Earlier this week, 24 talented people learned that they had been selected as the newest class of grant winners from the MacArthur Foundation, one of the most prestigious fellowship programs in the country.
These “geniuses,” as recipients have become popularly known, earned this honor by being “talented individuals who have shown extraordinary originality and dedication in their creative pursuits and a marked capacity for self-direction.” Their reward: $625,000, which they are free to spend as they see fit.
Sounds like a pretty sweet deal.
There are three main criteria for the selection of fellows: exceptional creativity, promise for important future advances based on a track record of significant accomplishment, and potential for the fellowship to facilitate subsequent creative work.
This year, three of the 24 recipients are gay: dancer-choreographer Kyle Abraham, pianist and writer Jeremy Denk, and playwright Tarell Alvin McCraney.
Frankly, we’re surprised there were only three. Of course we suppose there are more gay geniuses out there than straight ones, at least proportionally.
Three years ago, 36-year-old Kyle Abraham, who lives in New York and runs the Kyle Abraham/Abraham.In.Motion dance company, was relying on food stamps. Yesterday, in a phone interview with the New York Times, he said: “I was laughing about it. I was crying about it. It was so overwhelming. I’ve been trying to figure out how to pay off my student loans to this day.”
43-year-old Jeremy Denk, a pianist and faculty member at the Bard College Conservatory of Music, was equally surprised to hear the news. In a prepared statement released on Wednesday, he wrote: “I am thrilled, honored, and a bit overwhelmed to receive the MacArthur Fellowship. My mind is reeling with ideas how best to use the money and the gifts of time and artistic freedom it represents.”
In an interview with a local newspaper, Denk’s parents said, appropriately enough, they were “tickled pink” at the news of their son’s honor.
Denk’s good news comes on the eve of his latest album release, The Goldberg Variations, which will go live September 30.
32-year-old Tarell Alvin McCraney, a playwright and member of Steppenwolf Theater Company in Chicago, was the third openly gay person to be award this year’s “Genius” Award (at least as far as we can figure by studying the resumes of the winners).
“This is surreal,” McCraney said in an interview with with Chicago Tribune. He is currently in London, where he he works at the Royal Shakespeare Company. “I am thinking this will be, for me, focus money. It will allow me to focus, instead of trying to do so many projects at once.”
McCraney is the author of Choir Boy, a gospel musical about competition and homophobia in an elite all-black boys school, which enjoyed a successful run at the Manhattan Theater Club earlier this summer.
We’d offer to buy you boys a drink to celebrate, but we think you should buy.
andy_d
Congratulations to all three.
boring
Sounds like their lives are already charmed enough as it is.
Fuck these guys.
Charlie in Charge
@boring: No one likes a troll.
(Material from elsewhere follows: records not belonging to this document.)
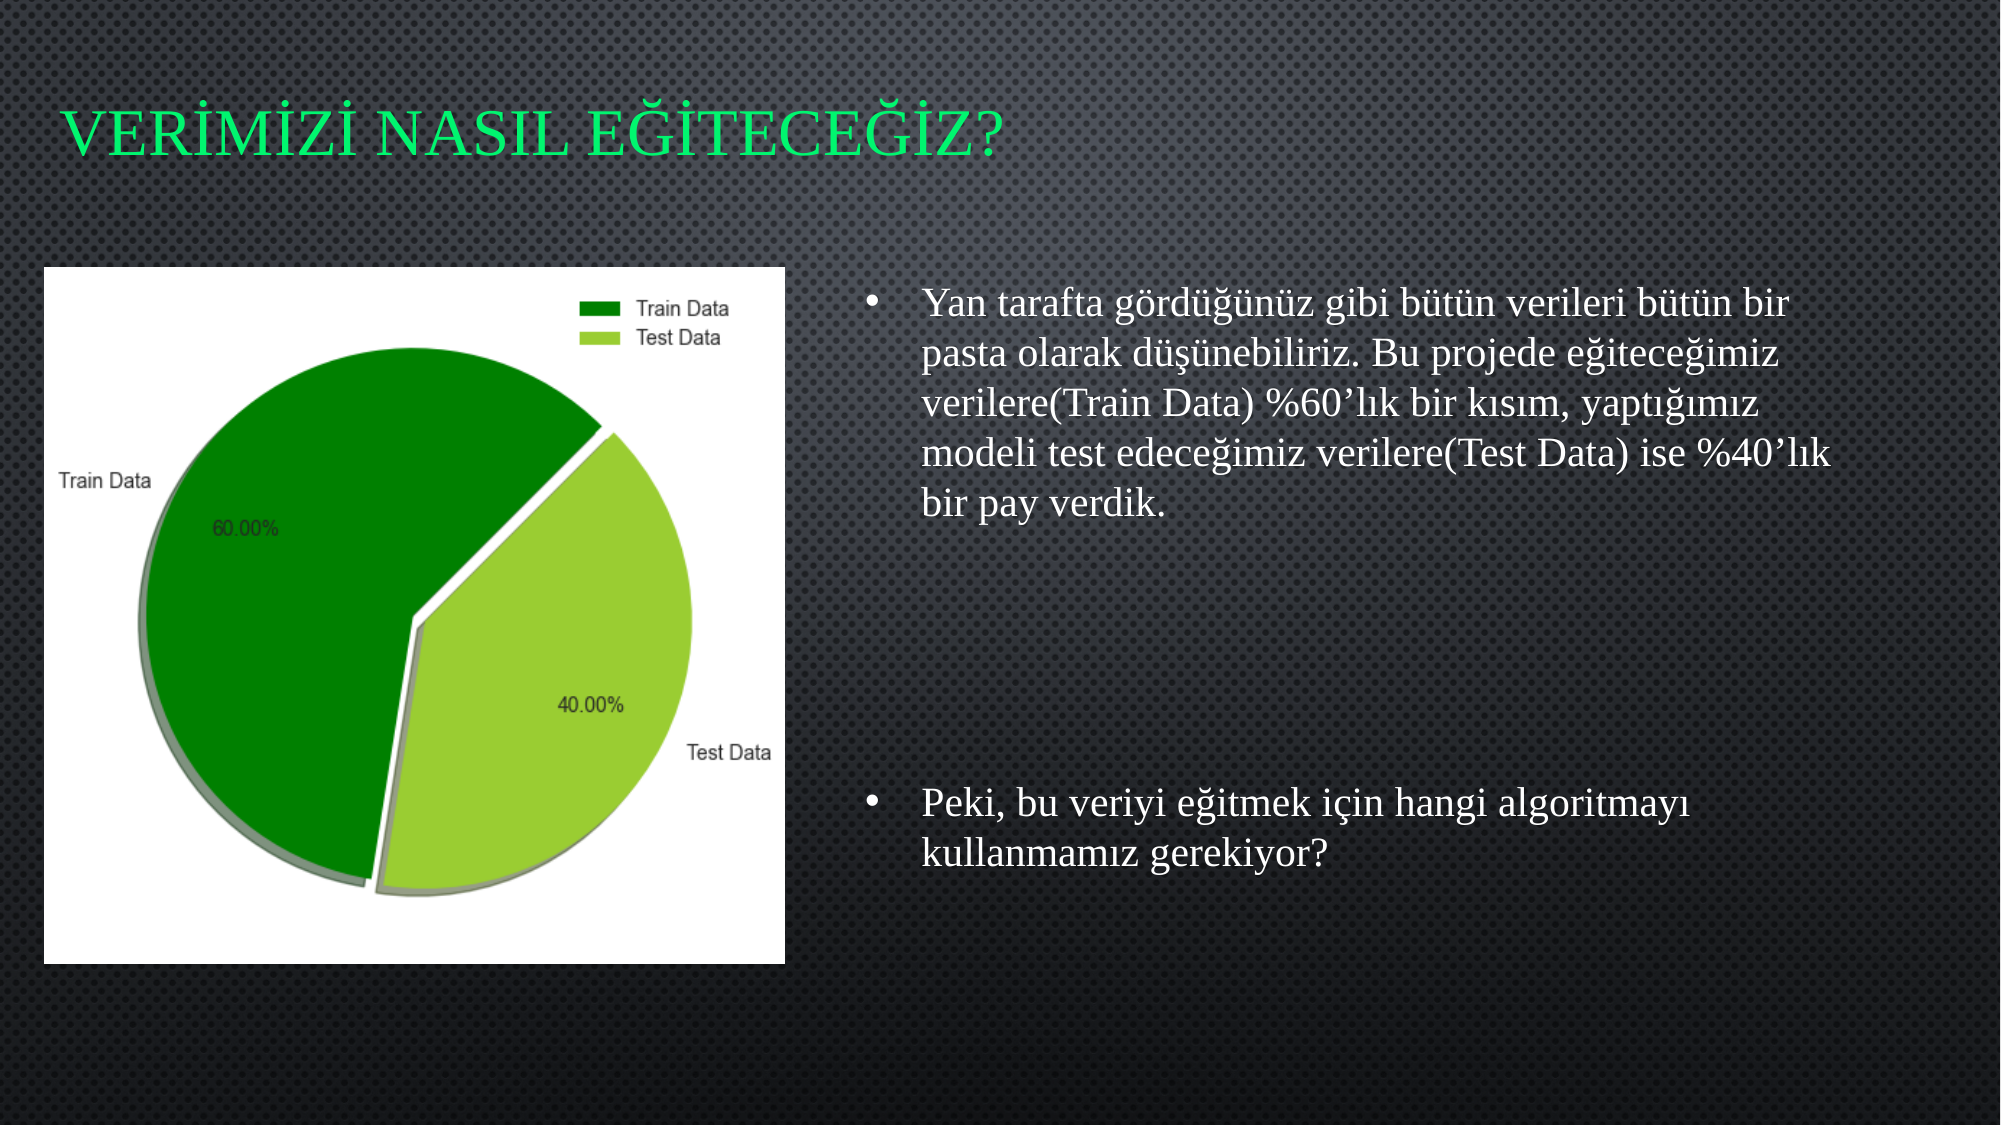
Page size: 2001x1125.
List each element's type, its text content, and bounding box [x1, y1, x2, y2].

list Verimizi nasıl eğiteceğiz? [44, 41, 1657, 217]
picture [43, 267, 786, 964]
text_box Yan tarafta gördüğünüz gibi bütün verileri bütün bir pasta olarak düşünebiliriz. Bu projede eğiteceğimiz verilere(Train Data) %60’lık bir kısım, yaptığımız modeli test edeceğimiz verilere(Test Data) ise %40’lık bir pay verdik. Peki, bu veriyi eğitmek için hangi algoritmayı kullanmamız gerekiyor? [850, 267, 1857, 983]
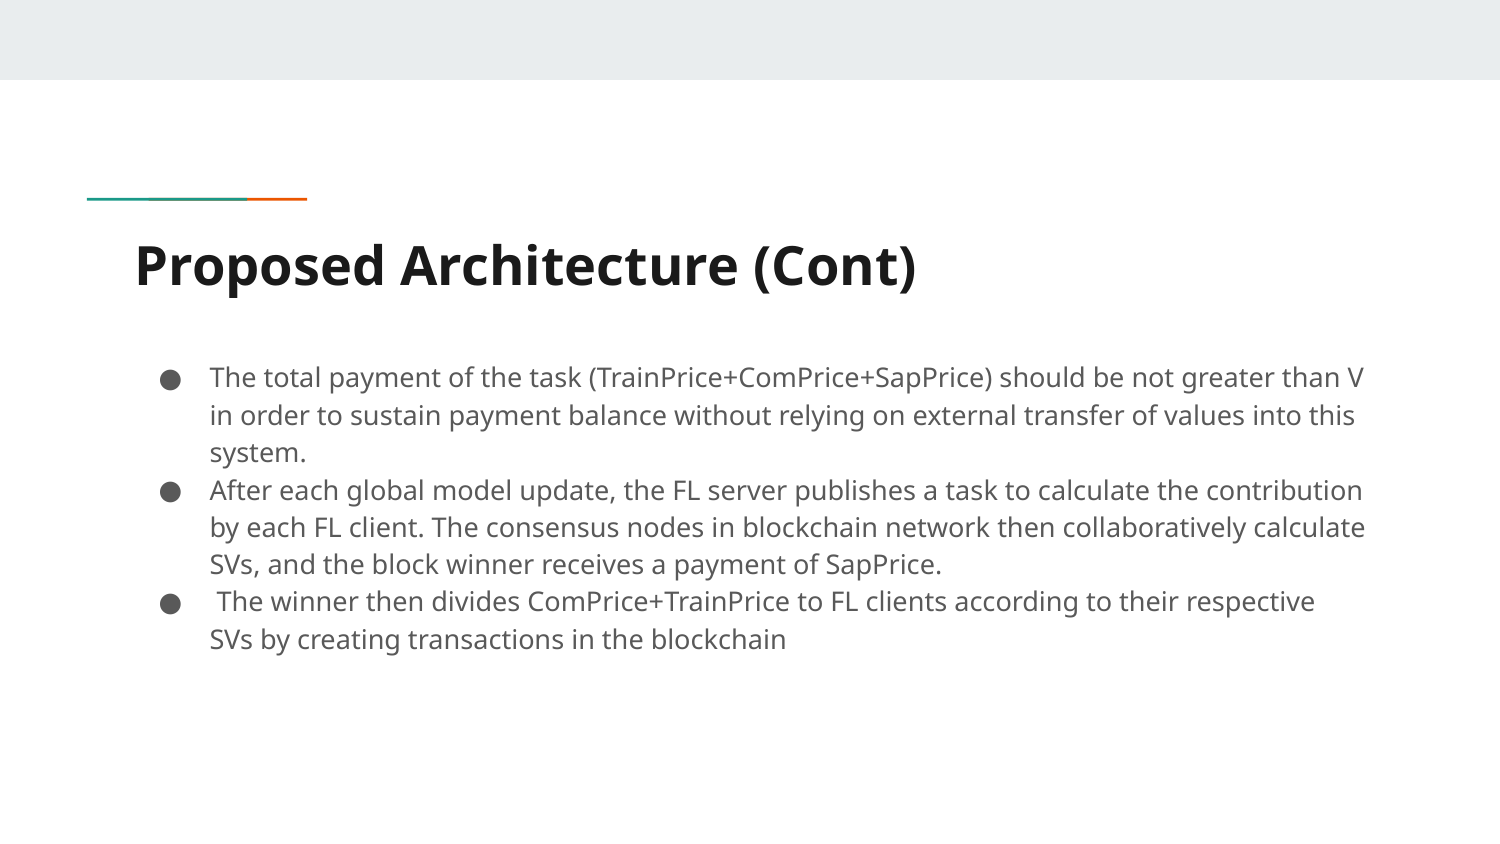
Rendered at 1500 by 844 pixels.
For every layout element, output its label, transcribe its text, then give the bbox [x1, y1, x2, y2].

list The total payment of the task (TrainPrice+ComPrice+SapPrice) should be not greater than V in order to sustain payment balance without relying on external transfer of values into this system. After each global model update, the FL server publishes a task to calculate the contribution by each FL client. The consensus nodes in blockchain network then collaboratively calculate SVs, and the block winner receives a payment of SapPrice. The winner then divides ComPrice+TrainPrice to FL clients according to their respective SVs by creating transactions in the blockchain [119, 341, 1381, 712]
title Proposed Architecture (Cont) [119, 216, 1381, 305]
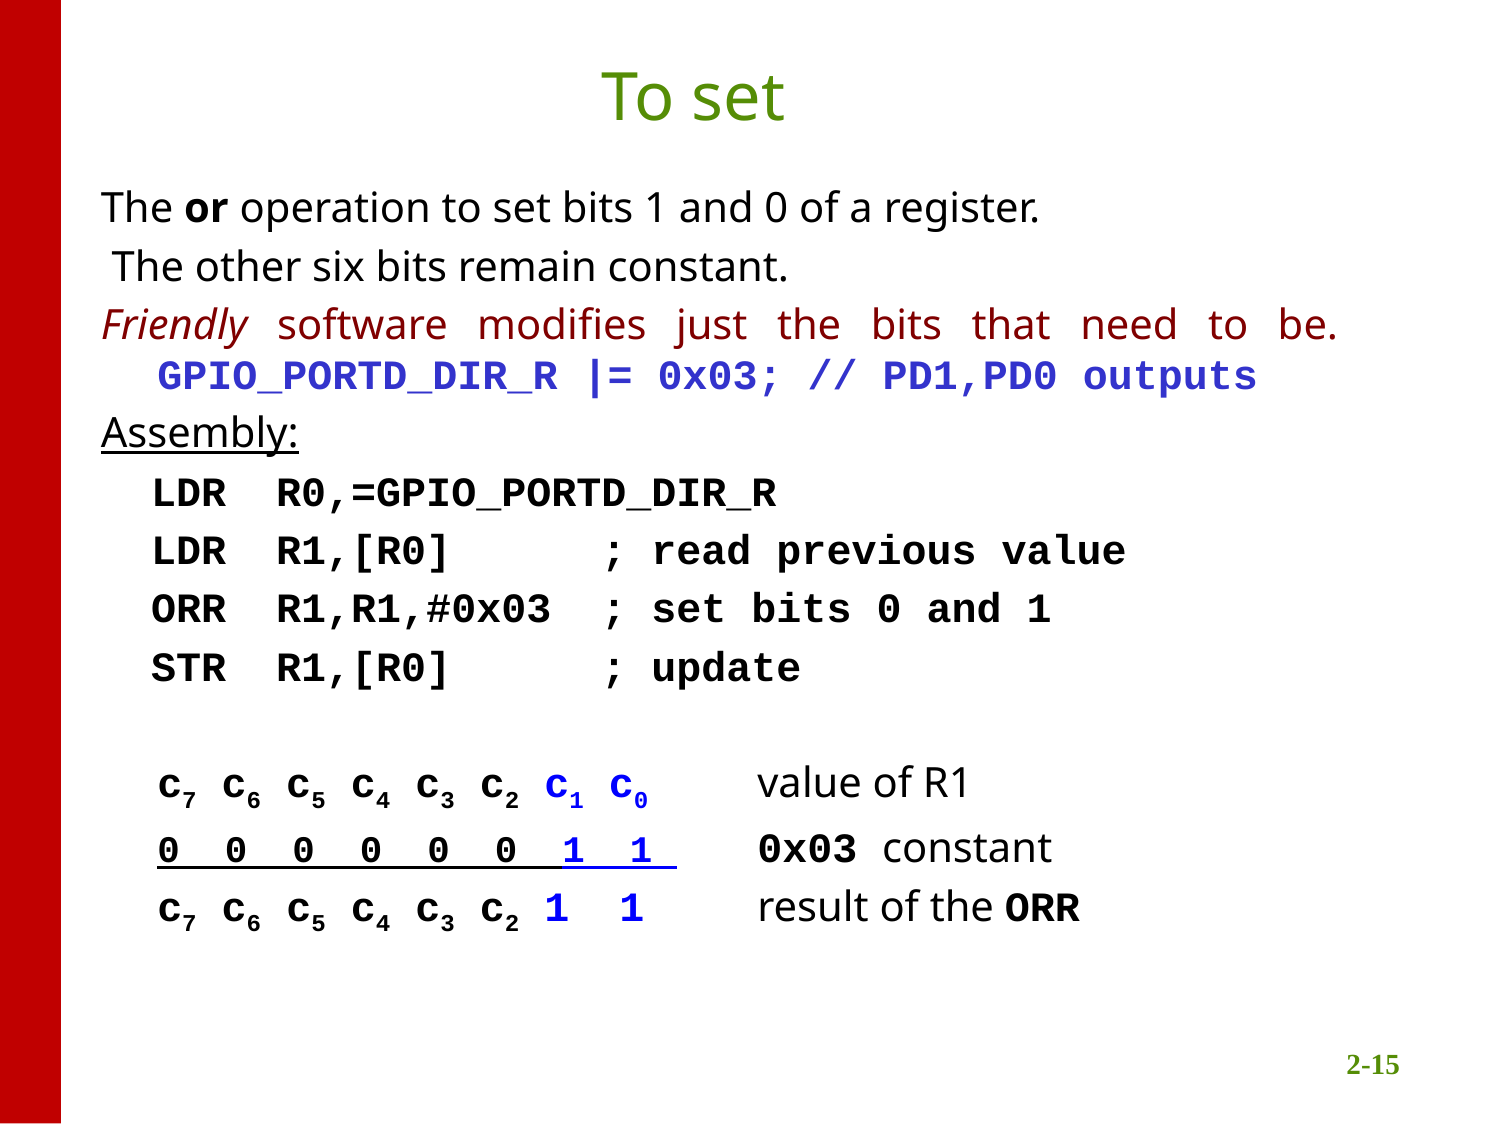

They clearly worked hard for this.
Deepdow
Even more than philosophers
Aiming at no less than
The total transformation
Of man and the world
Begin with the dissolution
Of superfluous matters
So that desire
Consciousness are free
–
Stereolab
liza dany
my best friend’s step-sister makes $73 an hour on the internet. She has been unemployed for seven months but last month her pay check was $20190 just working on the internet for a few hours. investigate this site……… http://gg.gg/hu4x
Kangol
Congratulations to these three brilliant people and all the MacArthur Award winners. One thing our society and world need and always benefits from is more smart, creative people.